4. Ingesting Transcriptions
Next step is to ingest the transcription data into the database instance. The metadata CSV file ‘transcripts_ingestion.csv’ contains the necessary details as mentioned above. We will use the ‘BlobDataCSV’ class to facilitate this process.
!adb ingest from-csv --ingest-type=BLOB transcripts_ingestion.csv
The output will look like you see in the following image:
5. Querying the Database
After ingesting the data, we can query the database to ensure the transcriptions have been stored correctly. The following query retrieves all blogs of type ‘transcript’ and returns their properties. There are different Blob commands you can use such as AddBlob, FindBlob, UpdateBlob, and DeleteBlob. To find all the blobs I have in the database, I used it as follows:
q = [
{
"FindBlob": {
"constraints": {
"type": [
"==",
"transcript"
]
},
"blobs": True,
"results": {
"all_properties": True
}
}
}
]
responses, blobs = db.query(q)
print(db.get_last_response_str())
From the above code, the output is (the following screenshot shows just the first few entries but in total, there are 23 episodes entered in the database):
To verify, we can print the URL of the first transcript entry using the following line of code:
print(responses[0]["FindBlob"]["entities"][0]["page_url"])

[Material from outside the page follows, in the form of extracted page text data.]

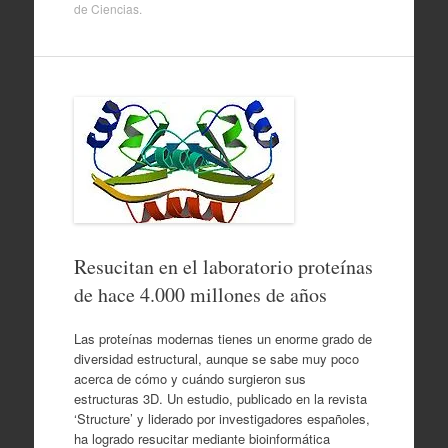
de
Ciencias
.
Resucitan en el laboratorio proteínas
de hace 4.000 millones de años
Las proteínas modernas tienes un enorme grado de
diversidad estructural, aunque se sabe muy poco
acerca de cómo y cuándo surgieron sus
estructuras 3D. Un estudio, publicado en la revista
‘Structure’ y liderado por investigadores españoles,
ha logrado resucitar mediante bioinformática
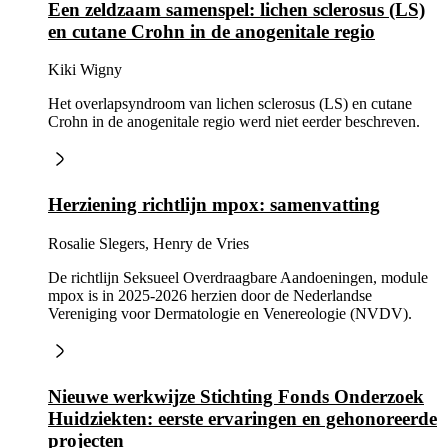
Een zeldzaam samenspel: lichen sclerosus (LS)
en cutane Crohn in de anogenitale regio
Kiki Wigny
Het overlapsyndroom van lichen sclerosus (LS) en cutane
Crohn in de anogenitale regio werd niet eerder beschreven.
Herziening richtlijn mpox: samenvatting
Rosalie Slegers, Henry de Vries
De richtlijn Seksueel Overdraagbare Aandoeningen, module
mpox is in 2025-2026 herzien door de Nederlandse
Vereniging voor Dermatologie en Venereologie (NVDV).
Nieuwe werkwijze Stichting Fonds Onderzoek
Huidziekten: eerste ervaringen en gehonoreerde
projecten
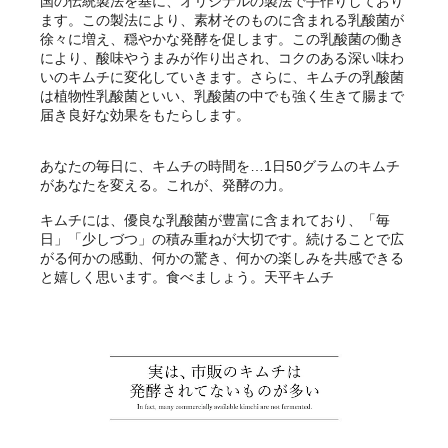
国の伝統製法を基に、オリジナルの製法で手作りしており
ます。この製法により、素材そのものに含まれる乳酸菌が
徐々に増え、穏やかな発酵を促します。この乳酸菌の働き
により、酸味やうまみが作り出され、コクのある深い味わ
いのキムチに変化していきます。さらに、キムチの乳酸菌
は植物性乳酸菌といい、乳酸菌の中でも強く生きて腸まで
届き良好な効果をもたらします。
あなたの毎日に、キムチの時間を…1日50グラムのキムチ
があなたを変える。これが、発酵の力。
キムチには、優良な乳酸菌が豊富に含まれており、「毎
日」「少しづつ」の積み重ねが大切です。続けることで広
がる何かの感動、何かの驚き、何かの楽しみを共感できる
と嬉しく思います。食べましょう。天平キムチ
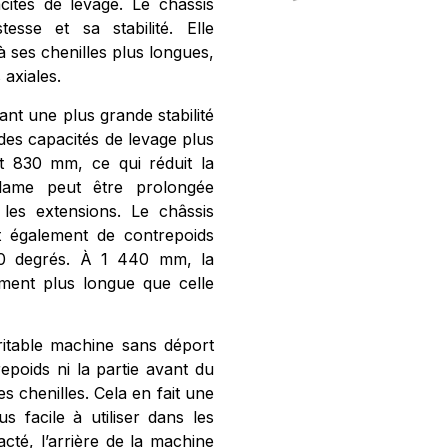
cités de levage. Le châssis
sse et sa stabilité. Elle
 ses chenilles plus longues,
axiales.
ant une plus grande stabilité
des capacités de levage plus
nt 830 mm, ce qui réduit la
 lame peut être prolongée
 les extensions. Le châssis
 également de contrepoids
60 degrés. À 1 440 mm, la
ement plus longue que celle
ritable machine sans déport
repoids ni la partie avant du
s chenilles. Cela en fait une
s facile à utiliser dans les
cté, l’arrière de la machine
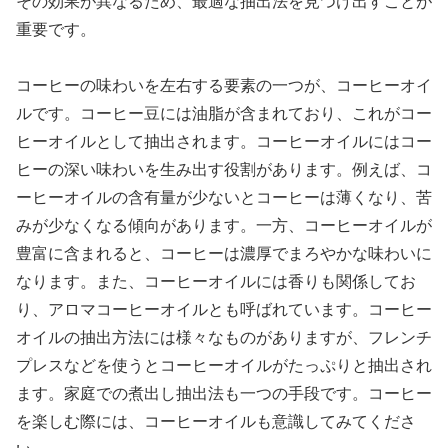
その効果が異なるため、最適な抽出法を見つけ出すことが
重要です。
コーヒーの味わいを左右する要素の一つが、コーヒーオイ
ルです。コーヒー豆には油脂が含まれており、これがコー
ヒーオイルとして抽出されます。コーヒーオイルにはコー
ヒーの深い味わいを生み出す役割があります。例えば、コ
ーヒーオイルの含有量が少ないとコーヒーは薄くなり、苦
みが少なくなる傾向があります。一方、コーヒーオイルが
豊富に含まれると、コーヒーは濃厚でまろやかな味わいに
なります。また、コーヒーオイルには香りも関係してお
り、アロマコーヒーオイルとも呼ばれています。コーヒー
オイルの抽出方法には様々なものがありますが、フレンチ
プレスなどを使うとコーヒーオイルがたっぷりと抽出され
ます。家庭での煮出し抽出法も一つの手段です。コーヒー
を楽しむ際には、コーヒーオイルも意識してみてくださ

This was the output I received:
We can perform more such queries and check the metadata or retrieve the text file itself if needed.
Conclusion
The fun part about this stage of the project is seeing how accessible content can become with just a few simple steps. Transcription is a powerful tool, and by using OpenAI Whisper, it becomes an efficient process, unlocking the potential for further exploration and analysis.
The choice of tools and technologies is also an enjoyable aspect, with ApertureDB offering a unique and robust solution for handling diverse datasets. It’s exciting to explore these options and discover the capabilities they bring to the project, especially when considering the potential for future development and expansion. Additionally, the satisfaction of knowing that this project will make it easier to revisit and learn from past podcasts is a great motivator. It’s a practical solution with immediate benefits, and that’s always fun to work on!